The Midterm Elections Outcome Means Stocks Will Rally
Now that the uncertainty around the elections has come and gone (along with the endless TV ads and robocalls), the market can return to its regularly scheduled rally.
First and foremost, the newly divided Congress means there will be no corporate tax cut repeal, which is good news for the stock market. Last year’s Tax Cuts and Jobs Act cut the corporate rate from 35% to 21%, and that’s resulted in the fastest pace in earnings growth in decades.
Additionally, the Republicans picked up seats in the Senate. This decreases the odds of rolling back the tax legislation in 2021 if a Democrat should win the White House in 2020.
I continue to believe that Tuesday’s election outcome and the prevailing market sentiment set us up for a year-end rally.
Making Sense of Midterms
Last week, I was interviewed on Newsmax TV. I discussed the recent market turmoil and what to expect from the midterm elections.
And here are some things that the midterms wouldn’t have had an effect on either way:
- Longer-term interest rates, both in the U.S. and around the world, are still historically low. The fed funds rate is still at 2.25%, and the U.S. 10-year note is at 3.15%.
- Corporate earnings, thanks to the aforementioned tax policy, are running at a 20%-plus pace.

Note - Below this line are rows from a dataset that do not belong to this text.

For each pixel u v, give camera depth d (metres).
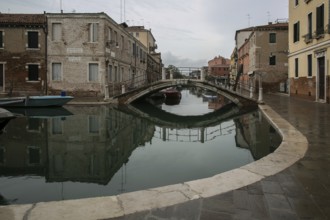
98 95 28.47
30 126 15.26
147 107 28.56
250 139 11.38
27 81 28.52
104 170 8.29
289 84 27.80
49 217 3.71
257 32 38.84
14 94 28.39
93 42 28.17
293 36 26.41
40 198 6.19
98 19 28.06
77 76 28.45
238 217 3.70
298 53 25.06
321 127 10.32
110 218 3.69
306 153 6.72
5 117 12.45
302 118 12.73
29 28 28.23
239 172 5.39
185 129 16.55
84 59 28.30
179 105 34.94
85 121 17.17
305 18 23.22
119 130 15.24
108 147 11.35
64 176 7.77
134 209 3.92
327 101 19.58
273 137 10.98
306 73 23.27
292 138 8.41
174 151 10.73
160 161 9.27
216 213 3.81
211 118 21.52
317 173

- Unemployment is still at 3.7%, with more companies looking for workers than are available.
- Wage growth is increasing, now at 3.1%. This is the strongest pace since mid-2009.
- Manufacturing data suggests a continued expansion. The Institute of Supply Management’s October reading came in at 57.7. A reading above 50 correlates with economic expansion.
The Best-Case Scenario
The market’s focus now shifts to economic data and the Federal Reserve. The Fed is expected to raise rates another quarter point at its December meeting, with another three hikes in 2019.
The best-case scenario for the markets would be a sustained growth trajectory. An overheated economy would cause the Fed to step up the pace of interest-rate hikes, and this would be a detriment to stock owners.
In this case, slow and steady wins the race!